Но я уже знаю ответ.
Черно-красное знамя, в центре которого изображен силуэт всадника.
А на самом верху — дата.
Сегодняшняя.
Я оглядываюсь по сторонам, прислушиваясь к стуку копыт, и высматриваю Уэса. Я нигде не могу его найти, но, когда снова смотрю на свое отражение, то вместо него вижу Уэса.
«Разве я так выгляжу?» — удивляюсь я, протягивая руку, чтобы коснуться своей щетинистой челюсти, но мое отражение не копирует меня.
Вместо этого оно бьет кулаком по поверхности мутной воды, глаза широко раскрыты и полны паники.
— Уэс!
Я опускаю руку в воду, чтобы коснуться его лица, но поверхность оказывается гладкая и твердая, как стекло. Я колочу по ней обеими руками, но мне не удается ее разбить.
В глазах Уэса застывает мольба. Большие пузыри выходят из его рта и лопаются о преграду, стоящую между нами, когда он пытается мне что-то сказать.
— Уэс! Держись!
Я обматываю знамя вокруг своего кулака и бью изо всех сил, но мои удары оказываются подобно ударам подушки об бетонную стену.
Когда я останавливаюсь, чтобы перевести дыхание, то понимаю, что Уэс больше не борется. Его лицо выглядит спокойным, а глаза полны раскаяния и смирения.
— Нет! — кричу я, снова колотя по поверхности. — Нет, Уэс! Борись!
Он прижимает руку к стеклу и начинает отворачиваться от меня. Его взгляд падает на что-то позади моего плеча, прежде чем исчезнуть в темноте.
Мне не нужно оборачиваться, чтобы понять, на что он смотрел. Я ощущаю на своей шее горячее дыхание адского скакуна. Я склоняю голову, готовая принять свою судьбу, и чувствую, как ветер от раскачивающейся булавы треплет мои волосы. Я крепко зажмуриваюсь и готовлюсь к удару, но оружие с шипами не вонзается в мой череп.

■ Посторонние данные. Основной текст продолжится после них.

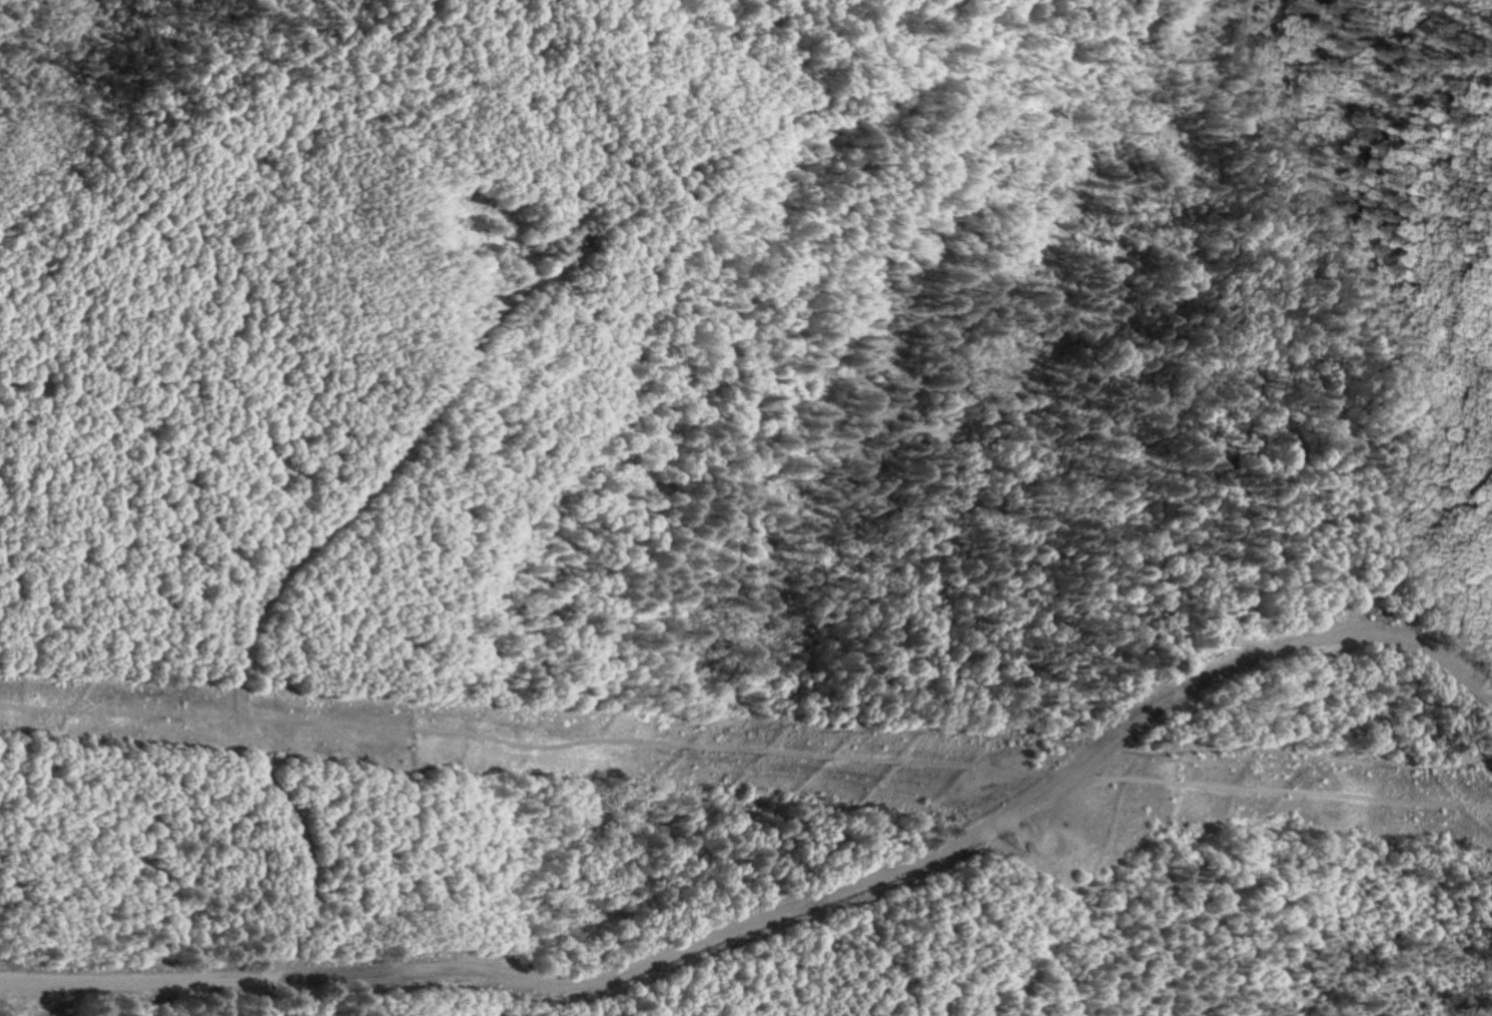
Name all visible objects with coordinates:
road: (746, 751)
road: (784, 909)

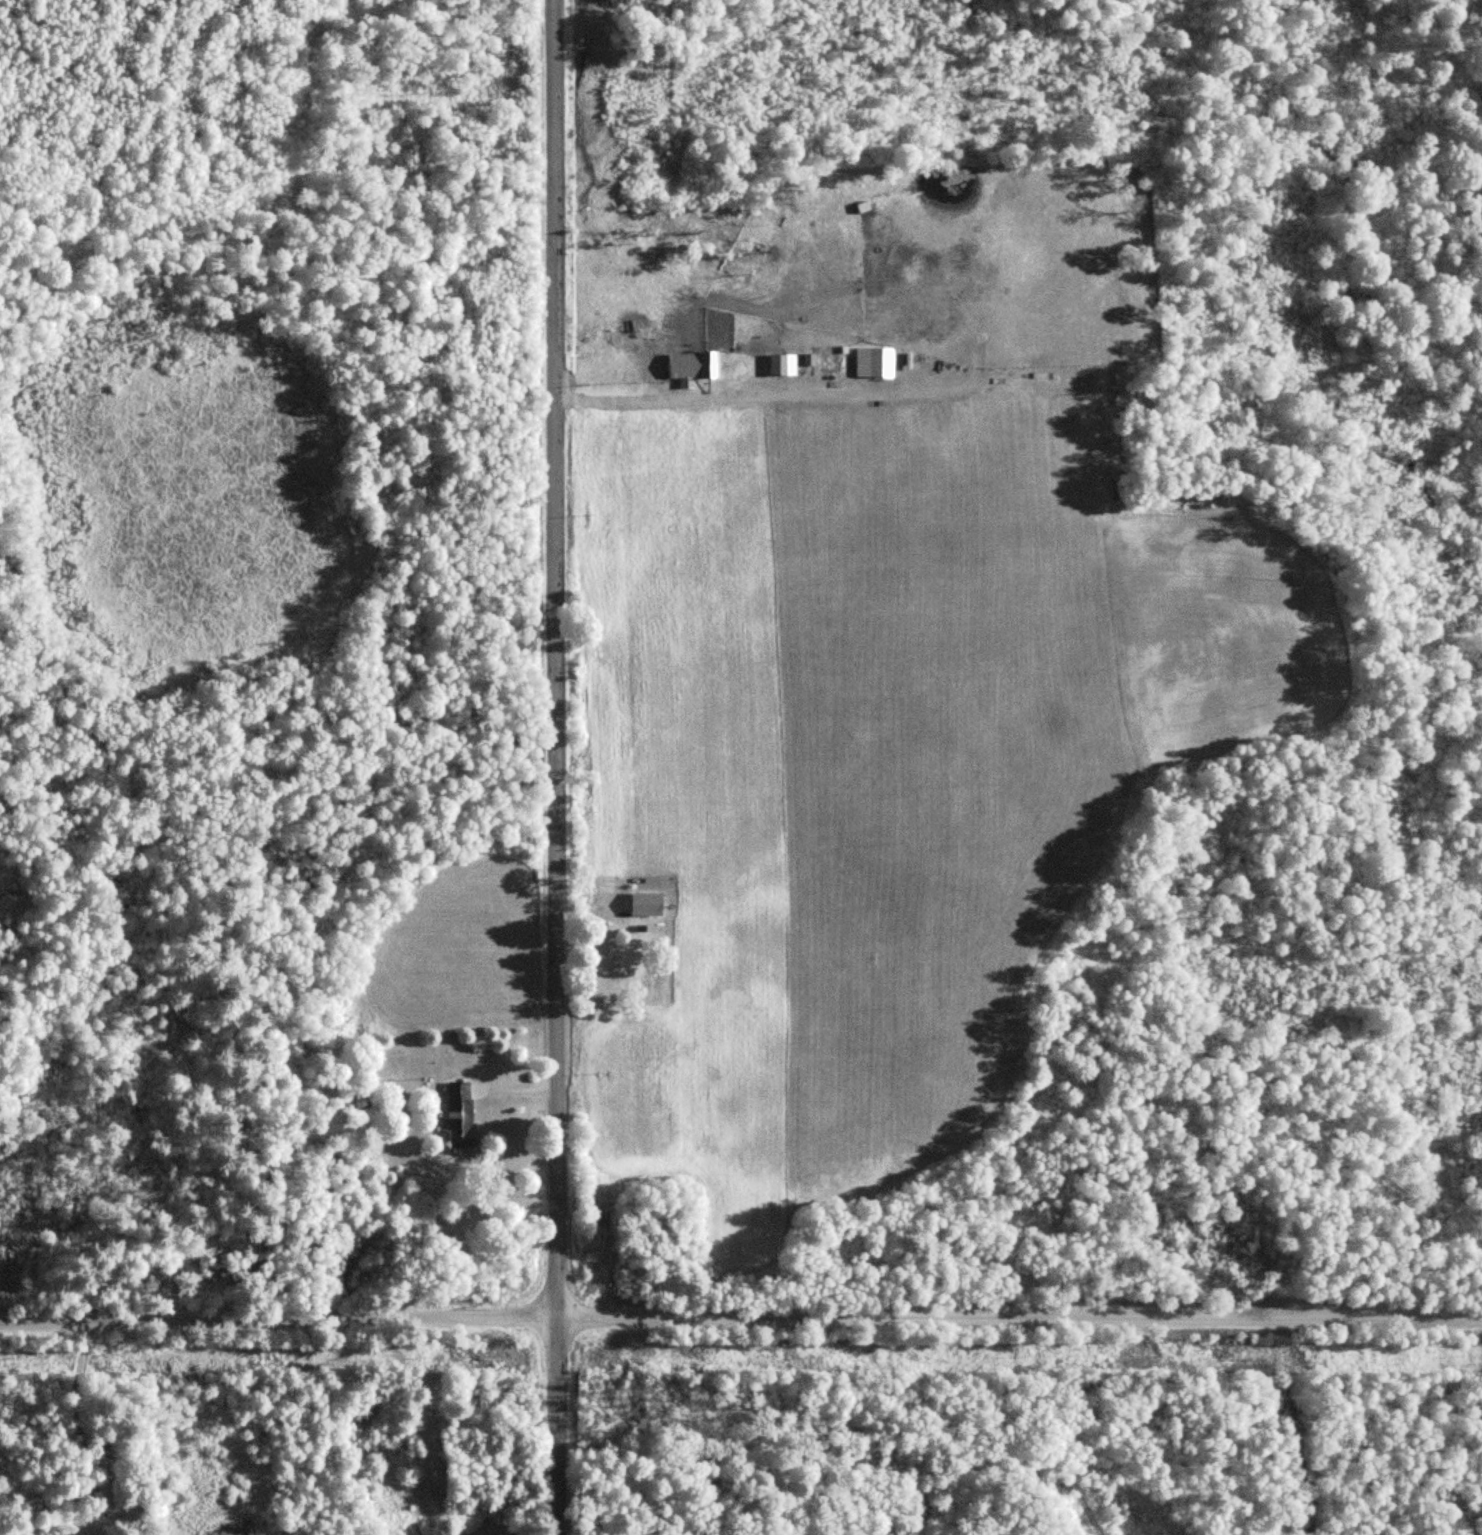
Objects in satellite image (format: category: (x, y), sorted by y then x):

Оно разбивает стекло под моими руками.
Не раздумывая, я ныряю в холодную, мутную воду, и пытаюсь найти Уэса. Но его нигде нет. Я ныряю еще глубже, но не могу достичь дна. Я начинаю плавать из стороны в сторону, но нигде не нахожу стены. Я не поднимаюсь на поверхность, пока мои легкие не начинают гореть. Отчаянно толкаясь ногами, я стискиваю зубы и зажимаю свой нос, стараясь не заглотнуть воду, но как раз в тот момент, когда собираюсь оказаться на поверхности, я ударяюсь об нее головой.
Нет!
Подняв голову, я колочу по стеклу, набирая полные легкие воды, пока всадник с булавой наблюдает за тем, как я тону. С этого ракурса я вижу, что под этим капюшоном у него все-таки есть лицо.
Красивое, с нежными зелеными глазами и пухлыми, ухмыляющимися губами.
Я резко выпрямляюсь, сжимая свою грудь и хватая ртом воздух. От каждого вдоха у меня саднит горло. Когда открываю глаза, то обнаруживаю, что смотрю на унитаз. На свой унитаз. Я поворачиваю голову и замечаю на полу у двери подушку, которая по краям пропускает немного дневного света. На раковине стоят несколько зажжённых свечей, которые обеспечивают остальное освещение. Эти свечи тоже мои.